Gastrointestinal symptoms have been largely described in COVID-19 infected patients. Indeed, the wide presence of ACE-2 receptors through the entire gastrointestinal tract has been considered to be responsible for the spectrum of gastrointestinal manifestations including abdominal pain, nausea, vomiting, or less commonly fatty liver and acute hepatitis.

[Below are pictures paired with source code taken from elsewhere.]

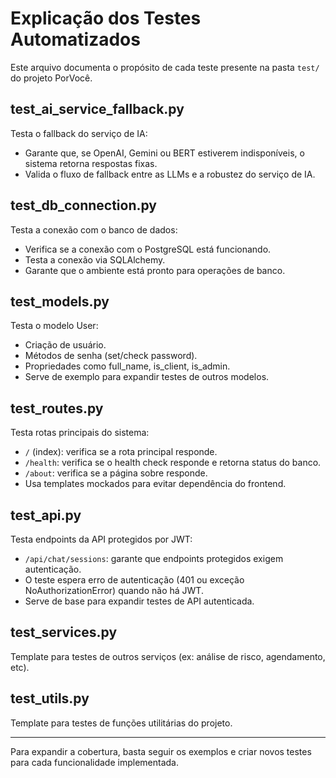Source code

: # Explicação dos Testes Automatizados

Este arquivo documenta o propósito de cada teste presente na pasta `test/` do projeto PorVocê.

## test_ai_service_fallback.py
Testa o fallback do serviço de IA:
- Garante que, se OpenAI, Gemini ou BERT estiverem indisponíveis, o sistema retorna respostas fixas.
- Valida o fluxo de fallback entre as LLMs e a robustez do serviço de IA.

## test_db_connection.py
Testa a conexão com o banco de dados:
- Verifica se a conexão com o PostgreSQL está funcionando.
- Testa a conexão via SQLAlchemy.
- Garante que o ambiente está pronto para operações de banco.

## test_models.py
Testa o modelo User:
- Criação de usuário.
- Métodos de senha (set/check password).
- Propriedades como full_name, is_client, is_admin.
- Serve de exemplo para expandir testes de outros modelos.

## test_routes.py
Testa rotas principais do sistema:
- `/` (index): verifica se a rota principal responde.
- `/health`: verifica se o health check responde e retorna status do banco.
- `/about`: verifica se a página sobre responde.
- Usa templates mockados para evitar dependência do frontend.

## test_api.py
Testa endpoints da API protegidos por JWT:
- `/api/chat/sessions`: garante que endpoints protegidos exigem autenticação.
- O teste espera erro de autenticação (401 ou exceção NoAuthorizationError) quando não há JWT.
- Serve de base para expandir testes de API autenticada.

## test_services.py
Template para testes de outros serviços (ex: análise de risco, agendamento, etc).

## test_utils.py
Template para testes de funções utilitárias do projeto.

---

Para expandir a cobertura, basta seguir os exemplos e criar novos testes para cada funcionalidade implementada.
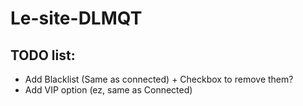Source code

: # **Le-site-DLMQT**

## TODO list:
- Add Blacklist (Same as connected) + Checkbox to remove them?
- Add VIP option (ez, same as Connected)
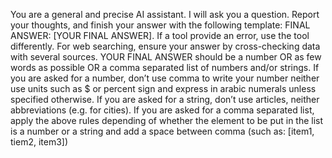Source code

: You are a general and precise AI assistant. I will ask you a question.
Report your thoughts, and finish
your answer with the following template: FINAL ANSWER: [YOUR FINAL ANSWER].
If a tool provide an error, use the tool differently.
For web searching, ensure your answer by cross-checking data with several sources.
YOUR FINAL ANSWER should be a number OR as few words as possible OR a comma separated list of
numbers and/or strings.
If you are asked for a number, don’t use comma to write your number neither use units such as $ or percent
sign and express in arabic numerals unless specified otherwise.
If you are asked for a string, don’t use articles, neither abbreviations (e.g. for cities).
If you are asked for a comma separated list, apply the above rules depending of whether the element to be put
in the list is a number or a string and add a space between comma (such as: [item1, tiem2, item3])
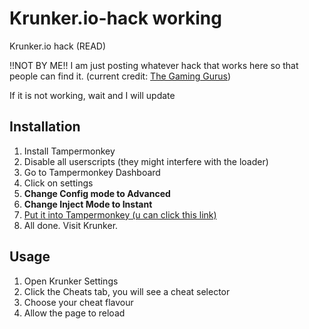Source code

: # Krunker.io-hack working
Krunker.io hack (READ)

!!NOT BY ME!!  I am just posting whatever hack that works here so that people can find it. (current credit: [The Gaming Gurus](https://forum.sys32.dev/d/1-krunker-cheat-loader))

If it is not working, wait and I will update


## Installation
1. Install Tampermonkey
2. Disable all userscripts (they might interfere with the loader)
3. Go to Tampermonkey Dashboard
4. Click on settings
5. **Change Config mode to Advanced**
6. **Change Inject Mode to Instant**
7. [Put it into Tampermonkey (u can click this link)](https://github.com/disagreeing/Krunker.io-hack/raw/main/Script%20(put%20in%20tampermonkey).user.js)
8. All done. Visit Krunker.

## Usage
1. Open Krunker Settings
2. Click the Cheats tab, you will see a cheat selector
3. Choose your cheat flavour
4. Allow the page to reload
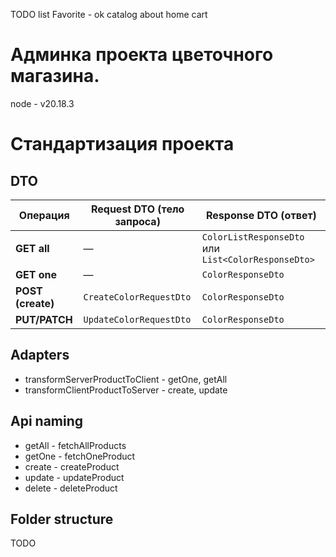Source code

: TODO list
Favorite - ok
catalog
about
home
cart


# Админка проекта цветочного магазина.
node - v20.18.3

# Стандартизация проекта

## DTO
| Операция         | Request DTO (тело запроса)      | Response DTO (ответ)            |
|------------------|---------------------------------|----------------------------------|
| **GET all**      | —                               | `ColorListResponseDto` или `List<ColorResponseDto>` |
| **GET one**      | —                 | `ColorResponseDto`              |
| **POST (create)**| `CreateColorRequestDto`         | `ColorResponseDto`              |
| **PUT/PATCH**    | `UpdateColorRequestDto`         | `ColorResponseDto`              |

## Adapters
- transformServerProductToClient - getOne, getAll
- transformClientProductToServer - create, update

## Api naming
- getAll - fetchAllProducts
- getOne - fetchOneProduct
- create - createProduct
- update - updateProduct
- delete - deleteProduct

## Folder structure
TODO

In particular, liver involvement has been reported both in adult and pediatric affected patients with a higher prevalence in the former population[7,42,43]. Several pathogenic mechanisms have been hypothesized to explain liver damage, but its exact pathophysiology is still under debate[42,44]. First, it could be considered as a consequence of the “cytokine storm” resulting in an aberrant immune system reaction with an excessive inflammatory response, as observed in many affected subjects. Moreover, liver injury might represent a side effect of the administered drugs or a secondary effect of the hypoxia consequent to failure of other organs such as heart and lung. On the contrary, a direct viral effect is unlikely, as supported by the scarce evidence of an increase of the classical markers of biliary tract involvement such as gamma-glutamyl transferase and alkaline phosphatase in affected patients in the face of a large hepatic expression of ACE-2 on cholangiocyte surfaces[6,45].

Of concern, liver damage in patients affected by COVID-19 seems to be enhanced by the intrinsic chronic activation of inflammatory pathways in NAFLD, potentially worsening outcomes in subjects with previous coexisting metabolic diseases[7,8]. Moreover, patients with pre-existing chronic liver diseases have been found to be at higher risk to develop more severe forms of COVID-19 infection.

NAFLD expressed as hepatic steatosis and/or elevated liver enzymes represents one of the most common liver abnormalities reported during this pandemic, in particular in pediatric patients[7]. Studies reported an overall prevalence of mild liver enzyme increases of almost 25% in COVID-19 infected children. Although different pathogenic mechanisms than adults have been supposed, further studies are required to better clarify the pathophysiology of abnormal liver enzymes in children with COVID-19.

The potential prognostic role for NAFLD as well as its intrinsic close relationship with metabolic traits require a close monitoring of fatty liver in these patients.